▸ About this task
All of the records listed below should be retyped exactly.

--- Material provided Enclosed Below ---

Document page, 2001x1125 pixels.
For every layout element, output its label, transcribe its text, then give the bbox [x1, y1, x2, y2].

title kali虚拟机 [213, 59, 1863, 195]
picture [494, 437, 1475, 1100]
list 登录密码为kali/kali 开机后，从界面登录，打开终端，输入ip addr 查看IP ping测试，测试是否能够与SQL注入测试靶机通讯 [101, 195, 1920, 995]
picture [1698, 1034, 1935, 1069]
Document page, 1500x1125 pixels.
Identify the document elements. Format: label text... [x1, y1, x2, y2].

--- End of Enclosed Material provided ---

▸ Completed task
Document page, 2001x1125 pixels.
For every layout element, output its label, transcribe its text, then give the bbox [x1, y1, x2, y2].

title kali虚拟机 [213, 59, 1863, 195]
picture [494, 437, 1475, 1100]
list 登录密码为kali/kali 开机后，从界面登录，打开终端，输入ip addr 查看IP ping测试，测试是否能够与SQL注入测试靶机通讯 [101, 195, 1920, 995]
picture [1698, 1034, 1935, 1069]
Document page, 1500x1125 pixels.
Identify the document elements. Format: label text... [x1, y1, x2, y2].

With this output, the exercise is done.